===== Data =====

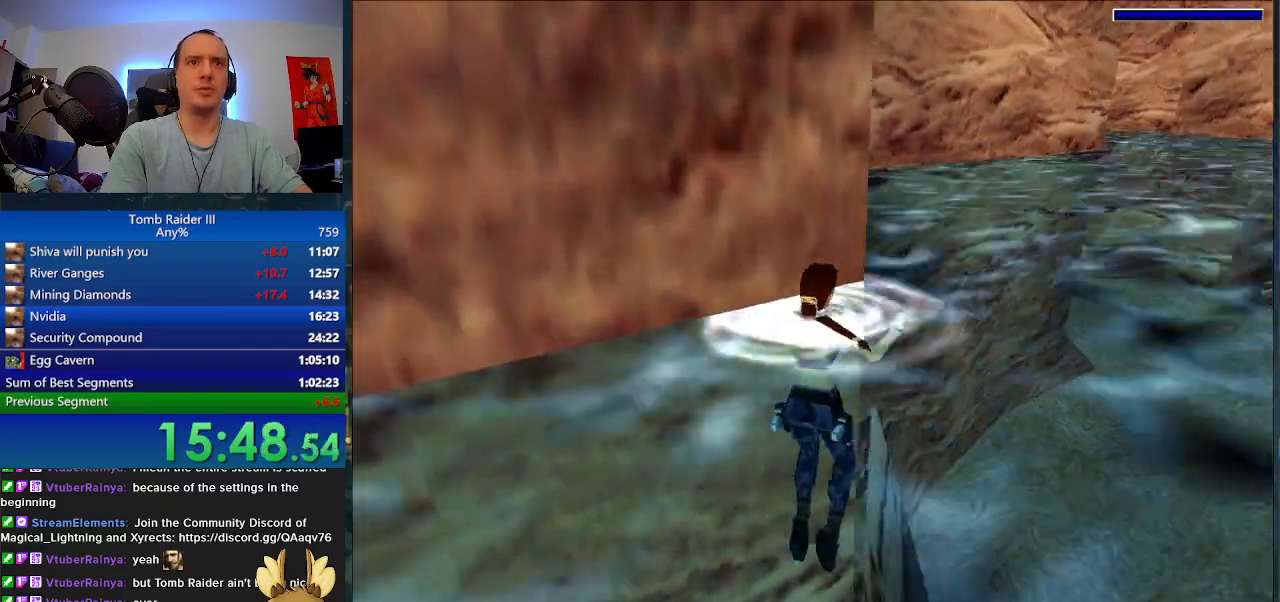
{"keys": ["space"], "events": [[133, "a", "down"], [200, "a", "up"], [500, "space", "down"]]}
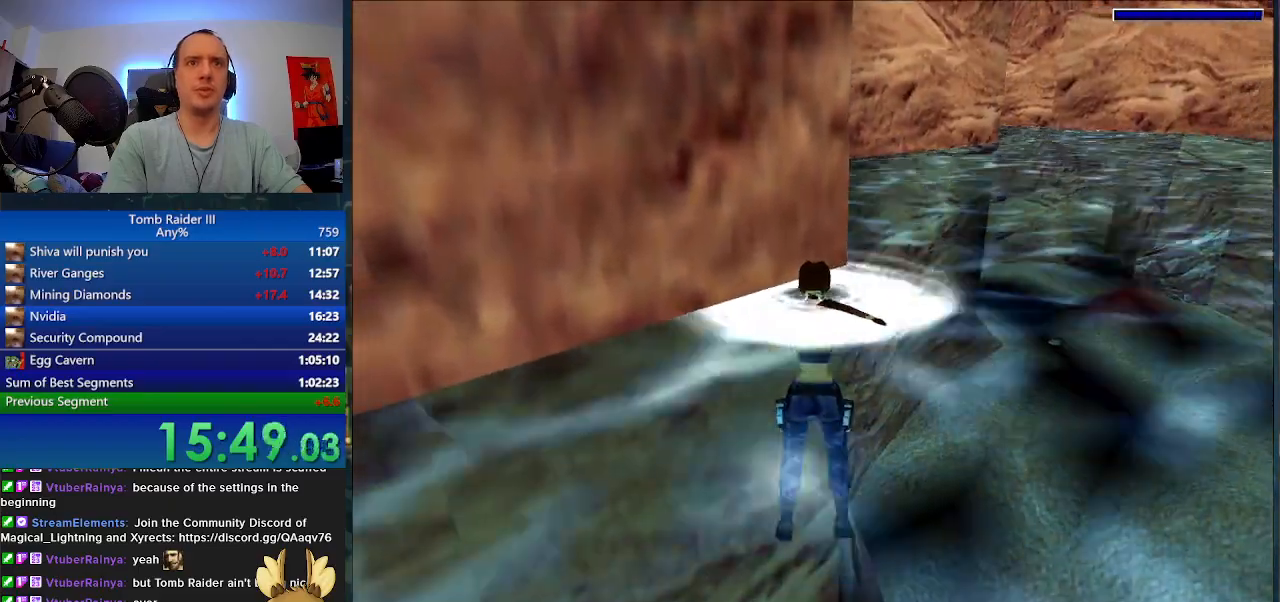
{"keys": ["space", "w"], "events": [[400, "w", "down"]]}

=====
===== Data =====

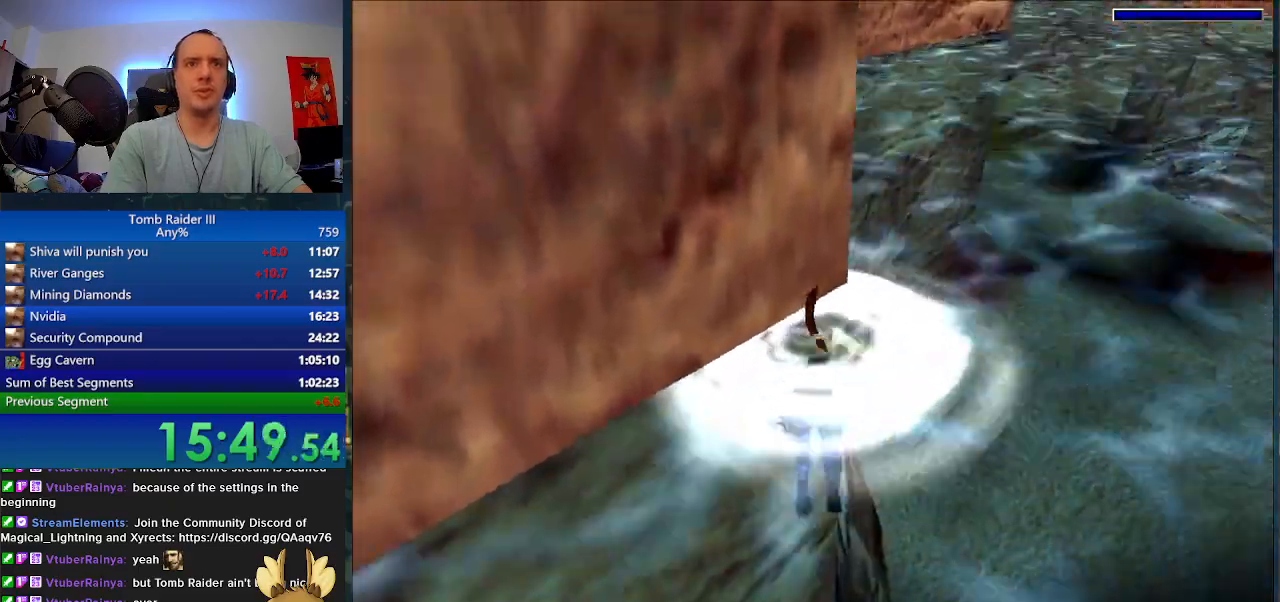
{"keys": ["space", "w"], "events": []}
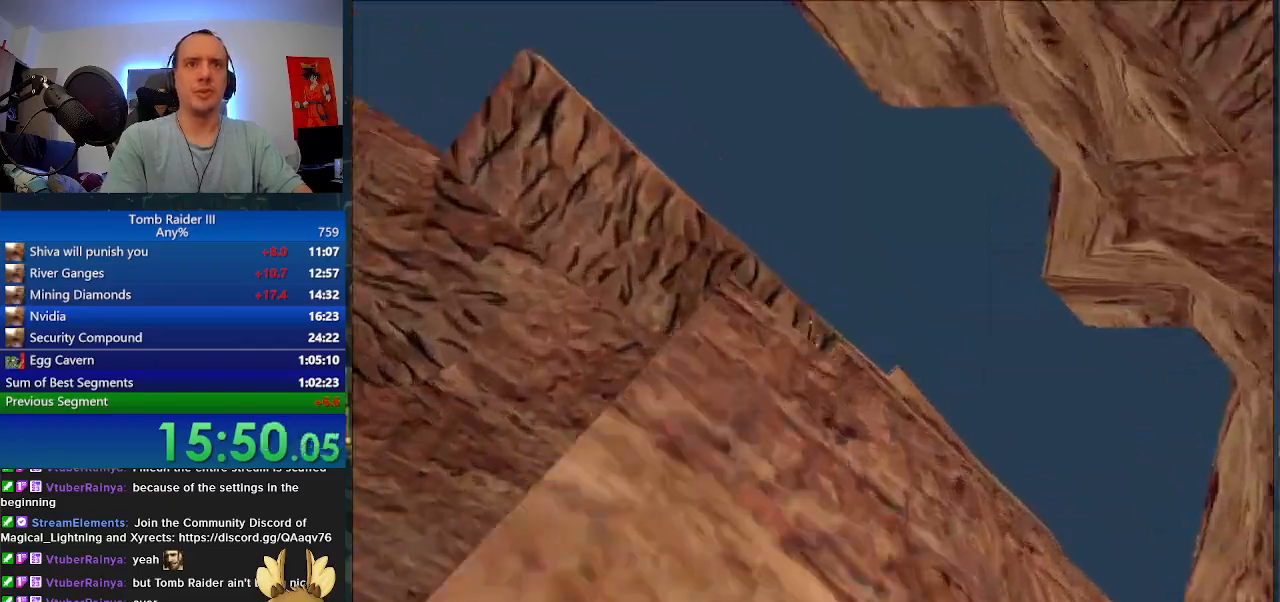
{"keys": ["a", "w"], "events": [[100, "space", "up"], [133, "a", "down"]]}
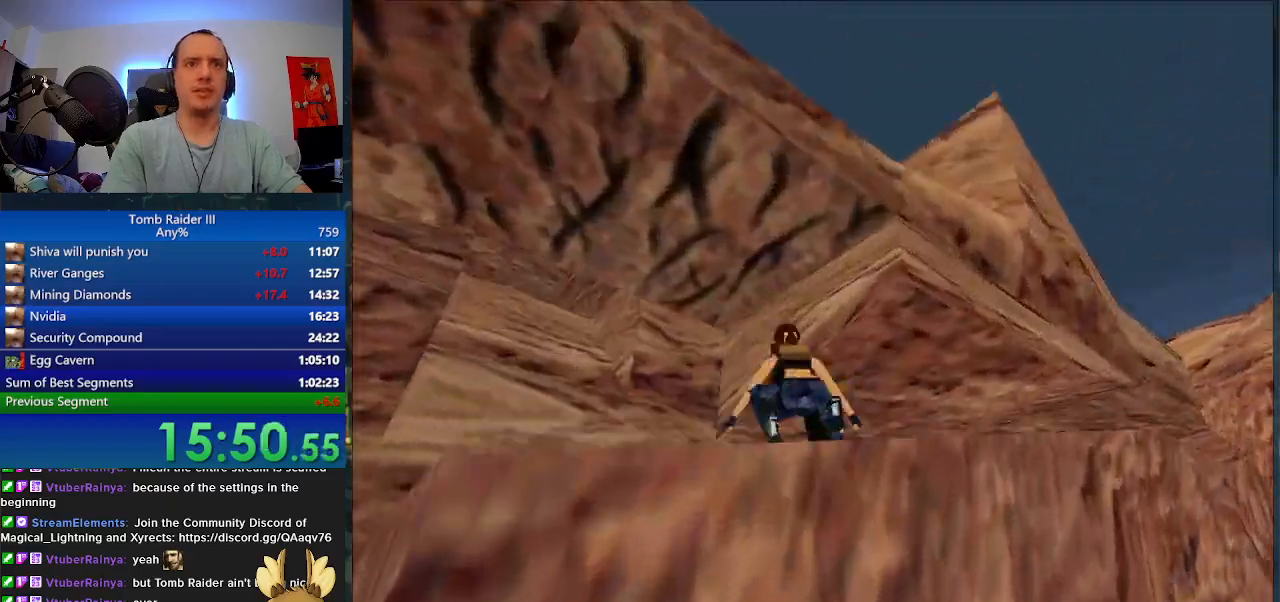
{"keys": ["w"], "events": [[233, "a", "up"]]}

=====

■ Work task: Reproduce each line of the records in which "down" appears.

■ Reply:
{"keys": ["space"], "events": [[133, "a", "down"], [200, "a", "up"], [500, "space", "down"]]}
{"keys": ["space", "w"], "events": [[400, "w", "down"]]}
{"keys": ["a", "w"], "events": [[100, "space", "up"], [133, "a", "down"]]}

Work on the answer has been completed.